Throughout the story, it is made painfully obvious that Rainsford has no respect for the animals he hunts. In the opening of “The Most Dangerous Game,” Sanger Rainsford is standing on the deck of a ship, philosophizing with a fellow hunter named Whitney. Whitney says, “I rather think [jaguars] understand one thing—fear. The fear of pain and the fear of death” (1). Rainsford replies, “The world is made up of two classes—the hunters and the huntees. Luckily, you and I are hunters” (1). In this way, Sanger Rainsford proves he does not understand the fear of being hunted. This belief leads him to believe that hunting is a fine sport, and that he need not consider the feelings of the game he hunts. Later on in the story, however, Rainsford’s feelings contradict this idea.
While Sanger Rainsford is being chased by General Zaroff, he begins to feel the terror of being hunted. Connell writes:
The general was playing with him!
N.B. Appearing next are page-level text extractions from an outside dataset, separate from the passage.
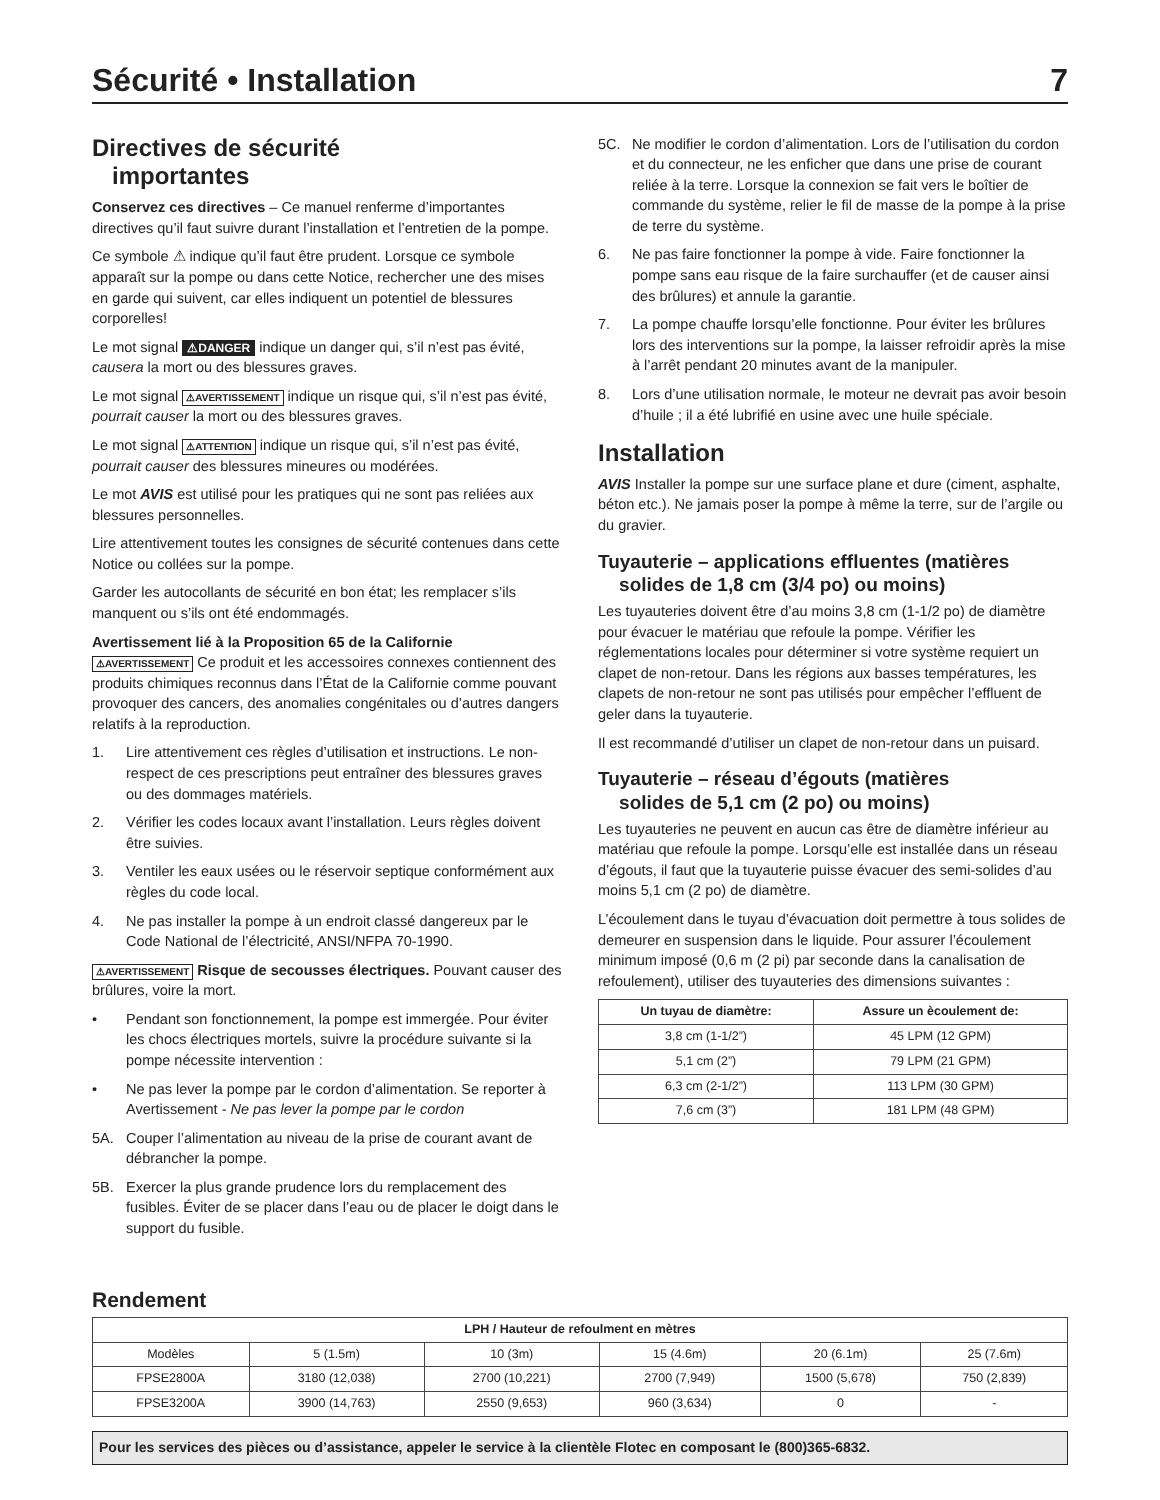Sécurité • Installation 7
Directives de sécurité
importantes
Conservez ces directives – Ce manuel renferme d’importantes directives qu’il faut suivre durant l’installation et l’entretien de la pompe.
Ce symbole ⚠ indique qu’il faut être prudent. Lorsque ce symbole apparaît sur la pompe ou dans cette Notice, rechercher une des mises en garde qui suivent, car elles indiquent un potentiel de blessures corporelles!
Le mot signal ⚠DANGER indique un danger qui, s’il n’est pas évité, causera la mort ou des blessures graves.
Le mot signal ⚠AVERTISSEMENT indique un risque qui, s’il n’est pas évité, pourrait causer la mort ou des blessures graves.
Le mot signal ⚠ATTENTION indique un risque qui, s’il n’est pas évité, pourrait causer des blessures mineures ou modérées.
Le mot AVIS est utilisé pour les pratiques qui ne sont pas reliées aux blessures personnelles.
Lire attentivement toutes les consignes de sécurité contenues dans cette Notice ou collées sur la pompe.
Garder les autocollants de sécurité en bon état; les remplacer s’ils manquent ou s’ils ont été endommagés.
Avertissement lié à la Proposition 65 de la Californie
⚠AVERTISSEMENT Ce produit et les accessoires connexes contiennent des produits chimiques reconnus dans l’État de la Californie comme pouvant provoquer des cancers, des anomalies congénitales ou d’autres dangers relatifs à la reproduction.
1. Lire attentivement ces règles d’utilisation et instructions. Le non-respect de ces prescriptions peut entraîner des blessures graves ou des dommages matériels.
2. Vérifier les codes locaux avant l’installation. Leurs règles doivent être suivies.
3. Ventiler les eaux usées ou le réservoir septique conformément aux règles du code local.
4. Ne pas installer la pompe à un endroit classé dangereux par le Code National de l’électricité, ANSI/NFPA 70-1990.
⚠AVERTISSEMENT Risque de secousses électriques. Pouvant causer des brûlures, voire la mort.
• Pendant son fonctionnement, la pompe est immergée. Pour éviter les chocs électriques mortels, suivre la procédure suivante si la pompe nécessite intervention :
• Ne pas lever la pompe par le cordon d’alimentation. Se reporter à Avertissement - Ne pas lever la pompe par le cordon
5A. Couper l’alimentation au niveau de la prise de courant avant de débrancher la pompe.
5B. Exercer la plus grande prudence lors du remplacement des fusibles. Éviter de se placer dans l’eau ou de placer le doigt dans le support du fusible.
5C. Ne modifier le cordon d’alimentation. Lors de l’utilisation du cordon et du connecteur, ne les enficher que dans une prise de courant reliée à la terre. Lorsque la connexion se fait vers le boîtier de commande du système, relier le fil de masse de la pompe à la prise de terre du système.
6. Ne pas faire fonctionner la pompe à vide. Faire fonctionner la pompe sans eau risque de la faire surchauffer (et de causer ainsi des brûlures) et annule la garantie.
7. La pompe chauffe lorsqu’elle fonctionne. Pour éviter les brûlures lors des interventions sur la pompe, la laisser refroidir après la mise à l’arrêt pendant 20 minutes avant de la manipuler.
8. Lors d’une utilisation normale, le moteur ne devrait pas avoir besoin d’huile ; il a été lubrifié en usine avec une huile spéciale.
Installation
AVIS Installer la pompe sur une surface plane et dure (ciment, asphalte, béton etc.). Ne jamais poser la pompe à même la terre, sur de l’argile ou du gravier.
Tuyauterie – applications effluentes (matières
solides de 1,8 cm (3/4 po) ou moins)
Les tuyauteries doivent être d’au moins 3,8 cm (1-1/2 po) de diamètre pour évacuer le matériau que refoule la pompe. Vérifier les réglementations locales pour déterminer si votre système requiert un clapet de non-retour. Dans les régions aux basses températures, les clapets de non-retour ne sont pas utilisés pour empêcher l’effluent de geler dans la tuyauterie.
Il est recommandé d’utiliser un clapet de non-retour dans un puisard.
Tuyauterie – réseau d’égouts (matières
solides de 5,1 cm (2 po) ou moins)
Les tuyauteries ne peuvent en aucun cas être de diamètre inférieur au matériau que refoule la pompe. Lorsqu’elle est installée dans un réseau d’égouts, il faut que la tuyauterie puisse évacuer des semi-solides d’au moins 5,1 cm (2 po) de diamètre.
L’écoulement dans le tuyau d’évacuation doit permettre à tous solides de demeurer en suspension dans le liquide. Pour assurer l’écoulement minimum imposé (0,6 m (2 pi) par seconde dans la canalisation de refoulement), utiliser des tuyauteries des dimensions suivantes :
| Un tuyau de diamètre: | Assure un ècoulement de: |
| --- | --- |
| 3,8 cm (1-1/2”) | 45 LPM (12 GPM) |
| 5,1 cm (2”) | 79 LPM (21 GPM) |
| 6,3 cm (2-1/2”) | 113 LPM (30 GPM) |
| 7,6 cm (3”) | 181 LPM (48 GPM) |
Rendement
| LPH / Hauteur de refoulment en mètres | | | | | |
| --- | --- | --- | --- | --- | --- |
| Modèles | 5 (1.5m) | 10 (3m) | 15 (4.6m) | 20 (6.1m) | 25 (7.6m) |
| FPSE2800A | 3180 (12,038) | 2700 (10,221) | 2700 (7,949) | 1500 (5,678) | 750 (2,839) |
| FPSE3200A | 3900 (14,763) | 2550 (9,653) | 960 (3,634) | 0 | - |
Pour les services des pièces ou d’assistance, appeler le service à la clientèle Flotec en composant le (800)365-6832.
The general was saving him for another day’s sport! The Cossack was the cat; he was the mouse. Then it was that Rainsford knew the full meaning of terror. (14)
Now that he sees that his life is in certain danger, he begins to use traps to outwit General Zaroff. Beginning to feel like game himself, Rainsford believes his mind is his only way out. He must realize, then, that the animals he hunts do not have this defense, making hunting as a sport much more inhumane than he ever thought possible.